Yaşamın gece karanlığında geçen uzun dönemleri vardır. Bu zamanlarda seninledir şifâ melekleri. Sen hâlin, vaktin bilinmez sanırken onlar bilirler, gelirler, görürler.
O melekler ki ışıktan yapılma kanatlarıyla gelir ve kalbinin arkasına konarlar. Canının sıkıldığı, sancılandığın, zamanın cehennem yükünü çektiğin geceler, melekler ışığı kalbinin arkasından ciğerlerine doğru çekerler. İsterler ki, kalbinin ateşini nefesine teslim edesin, cehenneminden çıkıp cennetinin yoluna giresin.
Göğsün daralır, çekilir bir sünger gibi içine, nasıl dayanacağını bilemezsin. Orada acı içinde kıvranırken başlar dönüş, kalbinin arkasından göğsünün içine… Oradan ellerine, ilâhın yaratıcılığına doğru. Acı, duygu olmayı bırakıp vazgeçer kimliğinden, hizmetçidir o artık.
Kalbinin acısı ellerinin ışığına dönüşür, karanlıkta nefes alır böylece. Bu yüzdendir; hep geceleri ortaya çıkar ilham perileri.
O periler ki uçları yıldız tozundan asâları ile gelir ve ellerinin ortasına konarlar. Sen yok olursun, ellerindeki usta konuşur artık. Yaşamın senin hiç bilmediğin dilinden, senin vasıtanla çıkarken tanışırsın onunla.
O melekler ışığı getirir, o periler ışığın sendeki yüzünü çıkarır.

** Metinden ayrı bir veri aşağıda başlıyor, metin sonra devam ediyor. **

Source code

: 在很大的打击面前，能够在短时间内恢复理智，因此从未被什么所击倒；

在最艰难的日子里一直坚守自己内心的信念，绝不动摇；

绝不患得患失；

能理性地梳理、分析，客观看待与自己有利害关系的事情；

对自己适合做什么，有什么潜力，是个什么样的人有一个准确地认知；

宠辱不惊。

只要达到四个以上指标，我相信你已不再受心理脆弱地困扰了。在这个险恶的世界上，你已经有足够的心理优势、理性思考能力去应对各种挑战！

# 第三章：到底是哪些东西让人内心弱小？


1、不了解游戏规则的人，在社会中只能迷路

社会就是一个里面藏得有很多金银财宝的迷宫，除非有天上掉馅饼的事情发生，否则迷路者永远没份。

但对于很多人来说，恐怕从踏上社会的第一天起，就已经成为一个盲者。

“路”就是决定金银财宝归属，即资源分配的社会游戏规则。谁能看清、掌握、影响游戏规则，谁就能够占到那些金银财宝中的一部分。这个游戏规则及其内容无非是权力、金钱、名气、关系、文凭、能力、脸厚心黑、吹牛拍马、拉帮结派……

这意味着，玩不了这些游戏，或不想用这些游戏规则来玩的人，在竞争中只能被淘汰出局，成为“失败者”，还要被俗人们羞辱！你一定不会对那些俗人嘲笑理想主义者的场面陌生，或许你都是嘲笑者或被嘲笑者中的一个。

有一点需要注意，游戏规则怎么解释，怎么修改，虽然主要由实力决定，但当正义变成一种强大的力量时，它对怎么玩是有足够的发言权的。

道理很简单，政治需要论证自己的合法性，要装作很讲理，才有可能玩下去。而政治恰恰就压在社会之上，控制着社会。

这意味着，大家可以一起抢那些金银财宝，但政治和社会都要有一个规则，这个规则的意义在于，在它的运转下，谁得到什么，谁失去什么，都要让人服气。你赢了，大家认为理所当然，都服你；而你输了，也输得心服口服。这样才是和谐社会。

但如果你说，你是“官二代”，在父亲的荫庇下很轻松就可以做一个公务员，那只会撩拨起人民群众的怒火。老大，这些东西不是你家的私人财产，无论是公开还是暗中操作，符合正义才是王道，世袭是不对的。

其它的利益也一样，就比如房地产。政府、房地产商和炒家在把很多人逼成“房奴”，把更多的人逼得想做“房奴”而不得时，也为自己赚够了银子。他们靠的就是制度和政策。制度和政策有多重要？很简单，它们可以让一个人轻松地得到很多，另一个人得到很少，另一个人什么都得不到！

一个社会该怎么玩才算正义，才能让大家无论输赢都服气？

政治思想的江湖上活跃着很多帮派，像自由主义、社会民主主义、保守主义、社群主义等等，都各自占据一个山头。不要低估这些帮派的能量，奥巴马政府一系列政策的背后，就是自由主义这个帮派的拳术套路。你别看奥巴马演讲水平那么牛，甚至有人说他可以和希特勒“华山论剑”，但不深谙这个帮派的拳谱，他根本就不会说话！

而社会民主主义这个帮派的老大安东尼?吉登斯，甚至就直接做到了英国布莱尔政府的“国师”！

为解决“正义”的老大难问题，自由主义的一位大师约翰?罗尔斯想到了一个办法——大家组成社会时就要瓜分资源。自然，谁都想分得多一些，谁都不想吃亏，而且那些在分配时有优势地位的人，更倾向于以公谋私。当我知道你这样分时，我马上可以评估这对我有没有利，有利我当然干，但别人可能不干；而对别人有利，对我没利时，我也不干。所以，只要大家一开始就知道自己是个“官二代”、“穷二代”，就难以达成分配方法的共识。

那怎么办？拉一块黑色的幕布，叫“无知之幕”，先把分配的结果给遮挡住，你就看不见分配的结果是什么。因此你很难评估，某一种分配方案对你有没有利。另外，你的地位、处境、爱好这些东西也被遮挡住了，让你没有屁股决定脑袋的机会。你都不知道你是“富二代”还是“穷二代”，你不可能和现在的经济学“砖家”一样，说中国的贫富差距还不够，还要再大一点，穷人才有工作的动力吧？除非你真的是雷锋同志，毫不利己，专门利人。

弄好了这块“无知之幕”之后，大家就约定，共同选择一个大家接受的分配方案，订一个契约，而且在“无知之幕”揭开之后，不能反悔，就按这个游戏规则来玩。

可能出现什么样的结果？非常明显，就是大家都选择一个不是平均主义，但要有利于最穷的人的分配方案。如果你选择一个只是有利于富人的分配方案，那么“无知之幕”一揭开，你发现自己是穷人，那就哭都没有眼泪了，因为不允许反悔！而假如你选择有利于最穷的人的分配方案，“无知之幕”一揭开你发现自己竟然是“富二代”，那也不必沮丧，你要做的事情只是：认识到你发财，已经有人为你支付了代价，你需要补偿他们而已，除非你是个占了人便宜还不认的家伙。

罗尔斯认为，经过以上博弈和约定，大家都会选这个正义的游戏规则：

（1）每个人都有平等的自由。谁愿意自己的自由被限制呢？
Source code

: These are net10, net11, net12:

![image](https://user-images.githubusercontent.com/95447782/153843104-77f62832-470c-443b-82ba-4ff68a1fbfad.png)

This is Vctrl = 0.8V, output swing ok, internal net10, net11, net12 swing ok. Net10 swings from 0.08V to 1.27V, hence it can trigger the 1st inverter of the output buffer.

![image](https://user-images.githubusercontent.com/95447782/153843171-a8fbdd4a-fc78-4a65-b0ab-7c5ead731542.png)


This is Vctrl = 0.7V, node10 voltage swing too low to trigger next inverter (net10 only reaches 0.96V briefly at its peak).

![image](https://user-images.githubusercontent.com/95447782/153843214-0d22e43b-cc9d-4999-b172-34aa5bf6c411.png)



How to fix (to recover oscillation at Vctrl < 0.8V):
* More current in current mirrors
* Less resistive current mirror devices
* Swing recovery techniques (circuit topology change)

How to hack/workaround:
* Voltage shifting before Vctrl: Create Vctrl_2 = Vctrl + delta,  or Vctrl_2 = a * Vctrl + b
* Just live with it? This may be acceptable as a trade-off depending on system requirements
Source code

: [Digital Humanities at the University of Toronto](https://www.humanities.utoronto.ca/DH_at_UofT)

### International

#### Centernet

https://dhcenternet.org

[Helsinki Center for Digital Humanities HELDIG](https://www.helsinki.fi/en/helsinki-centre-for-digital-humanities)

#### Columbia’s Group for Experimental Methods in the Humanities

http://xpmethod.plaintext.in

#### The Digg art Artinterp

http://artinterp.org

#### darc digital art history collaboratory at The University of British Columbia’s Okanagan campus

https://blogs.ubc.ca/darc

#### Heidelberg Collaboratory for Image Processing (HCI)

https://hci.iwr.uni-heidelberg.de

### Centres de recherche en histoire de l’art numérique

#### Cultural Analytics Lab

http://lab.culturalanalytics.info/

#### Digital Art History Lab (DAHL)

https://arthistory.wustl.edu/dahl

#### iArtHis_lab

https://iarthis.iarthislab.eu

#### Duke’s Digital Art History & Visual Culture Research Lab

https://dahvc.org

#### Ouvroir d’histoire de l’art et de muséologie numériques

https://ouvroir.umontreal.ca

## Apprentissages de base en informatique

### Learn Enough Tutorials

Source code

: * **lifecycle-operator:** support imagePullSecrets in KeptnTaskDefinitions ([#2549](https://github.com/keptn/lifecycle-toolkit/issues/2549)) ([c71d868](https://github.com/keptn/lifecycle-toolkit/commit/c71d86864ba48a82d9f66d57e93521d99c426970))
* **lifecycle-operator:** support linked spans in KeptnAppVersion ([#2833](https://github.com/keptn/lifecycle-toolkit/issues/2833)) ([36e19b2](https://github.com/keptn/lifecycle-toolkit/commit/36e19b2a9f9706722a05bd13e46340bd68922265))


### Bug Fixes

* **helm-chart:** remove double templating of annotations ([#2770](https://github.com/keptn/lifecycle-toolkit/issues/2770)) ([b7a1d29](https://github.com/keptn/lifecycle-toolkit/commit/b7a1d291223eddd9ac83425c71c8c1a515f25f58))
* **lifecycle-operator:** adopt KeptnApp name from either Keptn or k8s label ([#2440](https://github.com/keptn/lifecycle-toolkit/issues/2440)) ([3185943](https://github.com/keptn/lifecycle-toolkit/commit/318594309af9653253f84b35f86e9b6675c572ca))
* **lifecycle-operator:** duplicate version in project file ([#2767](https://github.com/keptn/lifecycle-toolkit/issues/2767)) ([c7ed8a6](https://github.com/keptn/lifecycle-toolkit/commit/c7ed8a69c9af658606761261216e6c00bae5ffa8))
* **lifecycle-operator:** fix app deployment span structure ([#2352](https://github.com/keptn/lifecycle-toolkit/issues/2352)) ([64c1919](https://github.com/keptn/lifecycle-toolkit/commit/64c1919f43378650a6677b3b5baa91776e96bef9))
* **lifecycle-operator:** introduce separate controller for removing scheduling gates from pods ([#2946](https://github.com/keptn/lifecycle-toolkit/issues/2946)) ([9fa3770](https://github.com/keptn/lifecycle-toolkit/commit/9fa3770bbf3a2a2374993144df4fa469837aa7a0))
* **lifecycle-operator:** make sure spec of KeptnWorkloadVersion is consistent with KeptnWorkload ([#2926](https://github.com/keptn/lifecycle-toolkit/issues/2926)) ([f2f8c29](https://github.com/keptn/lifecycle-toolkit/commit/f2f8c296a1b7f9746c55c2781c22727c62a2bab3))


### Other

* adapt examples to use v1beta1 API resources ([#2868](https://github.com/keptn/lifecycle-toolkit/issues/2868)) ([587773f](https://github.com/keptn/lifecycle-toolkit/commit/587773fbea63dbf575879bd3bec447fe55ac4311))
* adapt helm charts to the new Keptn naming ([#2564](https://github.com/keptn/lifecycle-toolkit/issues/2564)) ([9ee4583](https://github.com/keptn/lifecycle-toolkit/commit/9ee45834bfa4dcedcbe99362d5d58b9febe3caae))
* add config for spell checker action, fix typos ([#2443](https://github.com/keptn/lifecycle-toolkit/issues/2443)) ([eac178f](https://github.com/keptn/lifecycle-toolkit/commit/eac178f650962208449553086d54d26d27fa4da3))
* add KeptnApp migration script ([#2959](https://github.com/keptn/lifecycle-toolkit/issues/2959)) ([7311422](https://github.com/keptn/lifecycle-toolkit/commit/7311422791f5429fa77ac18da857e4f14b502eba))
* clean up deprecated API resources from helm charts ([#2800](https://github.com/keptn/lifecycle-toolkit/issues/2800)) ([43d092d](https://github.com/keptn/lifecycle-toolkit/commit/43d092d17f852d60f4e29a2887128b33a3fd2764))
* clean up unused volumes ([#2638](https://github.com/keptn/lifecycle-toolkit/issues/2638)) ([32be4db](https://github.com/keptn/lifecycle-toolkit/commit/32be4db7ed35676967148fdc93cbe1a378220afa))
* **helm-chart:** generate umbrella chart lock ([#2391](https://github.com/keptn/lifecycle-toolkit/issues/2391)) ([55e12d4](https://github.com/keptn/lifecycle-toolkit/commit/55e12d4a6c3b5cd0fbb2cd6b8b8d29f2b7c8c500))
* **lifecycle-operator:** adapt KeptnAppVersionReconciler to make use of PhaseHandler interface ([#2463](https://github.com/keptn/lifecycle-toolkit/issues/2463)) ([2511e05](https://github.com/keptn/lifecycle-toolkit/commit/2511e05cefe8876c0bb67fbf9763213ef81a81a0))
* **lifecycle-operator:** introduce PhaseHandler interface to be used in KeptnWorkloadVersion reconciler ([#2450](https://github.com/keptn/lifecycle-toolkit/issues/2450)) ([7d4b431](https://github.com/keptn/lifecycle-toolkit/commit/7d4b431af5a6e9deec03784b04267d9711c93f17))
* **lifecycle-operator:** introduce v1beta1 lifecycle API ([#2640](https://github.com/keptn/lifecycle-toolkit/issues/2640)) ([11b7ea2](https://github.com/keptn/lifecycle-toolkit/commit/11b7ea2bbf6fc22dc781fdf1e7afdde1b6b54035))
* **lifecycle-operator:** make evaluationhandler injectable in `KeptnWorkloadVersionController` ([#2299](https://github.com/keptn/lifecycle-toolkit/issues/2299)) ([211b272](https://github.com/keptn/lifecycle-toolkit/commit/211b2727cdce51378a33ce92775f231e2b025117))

Hiç düşündün mü ellerim nedendir diye! Düşün; o eller iş ve oluşa koyulmak içindir. O eller, sendeki ilâhi kudretin yine sana özleminden kendini doğurman içindir. O eller, hâlini vaktine sindirip, yalandan geçip aşkın ateşine düşmen, zanaatındaki şifâyı kendi karanlığında bulman içindir.